Rabu, 03 Maret 2010

Oposisi Sebagai Rasionalitas Politik

Dipandang dari etika kebebasan (demokrasi), politik oposisi dapat dikatakan sebagai kegiatan parlementarian yang paling terhormat. Dalam tangga demokrasi dia mampu menempati ukuran tertinggi sebab mampu mencegah adanya ancaman mayoritarianisme. Paham yang menyatakan bahwa the winner takes all dapat dikurangi atau dihambat dengan adanya falibilism dalam etika berdemokrasi. Prinsip ini menyatakan bahwa adanya perwakilan politik tidak selalu menjamin identik dengan penyerahan kedaulatan rakyat. Padahal kita tahu bahwa perwakilan rakyat itu temporer sifatnya sedangkan kedaulatan itu permanent. Sehingga pemberian suara dalam pemilihan umum bukanlah berarti penyerahan kedaulatan dari rakyat. Untuk itu kritik dan oposisi hasrus menjadi permanent dalam kehidupan demokrasi.



Selama ini belum ada pelembagaan oposisi sebagai bagian dari unsur demokrasi secara nyata, yang ada hanya pada tataran teoritis saja. Padahal kita tahu dengan menjalankan demokrasi maka, konsekuensinya adalah adanya oposisi, sebagai pengawas yang independen. Meskipun hal ini bertentangan dengan wahana kebudayaan masyarakat Indonesia, yang selama ini justru hanya menghambat perjalanan demokrasi dan cenderung membenarkan gaya politik otoriter pada masa orde baru.

Politik oposisi adalah nilai yang melekat pada demokrasi, jika demokrasi dimengerti sebagai transaksi politik yang sekuler, maka konsekuensinya setiap hasil transaksi terbuka untuk dipersoalkan ulang. Oposisi dimaksudkan untuk menjamin keterbukaan demokrasi dan memastikan bahwa monopoli kebenaran atas dasar apapun tidak boleh terjadi. Sehingga terbukti bahwa politik berfungsi untuk menjaga netralitas ruang public. Metodenya dapat dilakukan melalui penyediaan alternative pandangan dan pemikiran untuk diuji secara rasional berdasarkan kekuatan argumentative.

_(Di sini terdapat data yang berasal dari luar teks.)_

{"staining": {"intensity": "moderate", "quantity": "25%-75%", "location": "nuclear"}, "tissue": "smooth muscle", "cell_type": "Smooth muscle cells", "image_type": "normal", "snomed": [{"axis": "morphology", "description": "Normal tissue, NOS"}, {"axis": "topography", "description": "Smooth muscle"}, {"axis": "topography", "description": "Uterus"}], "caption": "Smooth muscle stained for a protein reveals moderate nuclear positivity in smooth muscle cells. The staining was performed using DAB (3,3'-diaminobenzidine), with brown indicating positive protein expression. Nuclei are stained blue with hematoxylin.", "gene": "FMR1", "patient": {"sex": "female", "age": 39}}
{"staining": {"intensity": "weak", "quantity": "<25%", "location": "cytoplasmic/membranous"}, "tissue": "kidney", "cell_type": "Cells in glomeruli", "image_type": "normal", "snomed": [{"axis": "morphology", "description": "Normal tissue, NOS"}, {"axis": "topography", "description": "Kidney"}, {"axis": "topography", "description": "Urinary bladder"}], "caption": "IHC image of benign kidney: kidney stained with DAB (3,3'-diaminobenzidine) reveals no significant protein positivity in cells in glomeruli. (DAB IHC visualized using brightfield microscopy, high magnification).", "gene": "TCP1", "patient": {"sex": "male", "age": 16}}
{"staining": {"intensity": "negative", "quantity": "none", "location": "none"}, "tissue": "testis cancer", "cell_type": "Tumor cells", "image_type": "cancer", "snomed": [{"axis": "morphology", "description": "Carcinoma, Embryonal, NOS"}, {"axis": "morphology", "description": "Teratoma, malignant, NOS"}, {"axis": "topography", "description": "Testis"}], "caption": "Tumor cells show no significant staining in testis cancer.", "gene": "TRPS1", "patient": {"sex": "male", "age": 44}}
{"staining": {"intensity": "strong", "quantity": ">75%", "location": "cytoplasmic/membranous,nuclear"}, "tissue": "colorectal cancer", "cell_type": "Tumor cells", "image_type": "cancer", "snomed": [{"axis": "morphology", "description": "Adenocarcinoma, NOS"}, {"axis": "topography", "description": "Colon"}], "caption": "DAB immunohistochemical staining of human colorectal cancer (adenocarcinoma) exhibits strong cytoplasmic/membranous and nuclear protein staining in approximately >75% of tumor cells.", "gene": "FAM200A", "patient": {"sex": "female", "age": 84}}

Masalah besar akan muncul jika sebuah pemerintahan transisi tidak meletakkan dasar-dasar kebudayaan politik rasional, plural dan demokrastis secepatnya. Tidak adanya pengelaman politik plural selama masa otoritarianisme merupakan kekosongan yang sangat berbahaya bagi konsolidasi demokrasi dimasa transisi, dan tentunya akan menimbulkan efek buruk bagi perkembangan politik selanjutnya.

Fungsi kreatif dari demokrasi adalah oposisi, yakni bukan saja berarti pembenaran secara legal terhadap hak untuk mengkritik sebuah pemerintahan yang sah, tetapi juga diselenggarakan untuk menjamin rasionalitas dan partisipasi popular dalam pengambilan keputusan. Inilah yang dikatakan oleh J. Stuart Mill bahwa kendati sekelompok orang tidak terwakili melalui system pemilu yang sah, namun mereka tetap dapat berperan melalui diskursus public guna ikut mempengaruhi pengambilan keputusan public. Sehingga demokrasi mampu melalui partisipasi rasional dari seluruh warga Negara. Akibatnya demokrasi dapat dicegah untuk menjadi alat politik mayoritas semata.

Demokrasi menyediakan adanya fasilitas untuk mengoreksi dirinya sendiri demi perkembangan kemanusiaan yang lebih baik. Demokrasi percaya bahwa peluang untuk berbuat kesalahan adalah positif bagi kemajuan manusia, sedangkan pemutlakan kebenaran adalah pengahalang bagi kemanusiaan. Itulah sebabnya diskusi dan perdebatan public harus dilakukan secara rasional dan terus menerus. Dengan begitu kesalahan politik dapat terus diperbaiki tanpa pernah mencapai pemutlakan, karena pemutlakan berarti berhentinya kebebasan. Hakekat demokrasi ada dalam debat publik.

Kontrol terhadap kekuasaan menurut Jaspers adalah melibatkan tiga kebiatan bersama, yaitu melalui perselisihan akademis tentang suatu isu politik, melalui distribusi kekuasaan dan melalui pemilu. Ini semua mengandaikan sekaligus mengandalkan adanya kondisi rasionalitas di dalam masyarakat. Pemilu adalah kesempatan resmi untuk menguji ulang legitimasi kekuasaan. Ini memerlukan publik yang rasional, yang dapat melakukan evaluasi berdasarkan akal sehat seluruh penampilan politik kekuasaan. Dengan akal sehat publik akan terhindar retorika para demagog yang sekedar meraih suara dengan slogan dan permainan emosi semata. Oposisi dalam demokrasi dimaksudkan untuk mencegah demagogisasi politik, dan sebaliknya melatih publik untuk menjatuhkan pilihan berdasarkan suatu kalkulasi rasional.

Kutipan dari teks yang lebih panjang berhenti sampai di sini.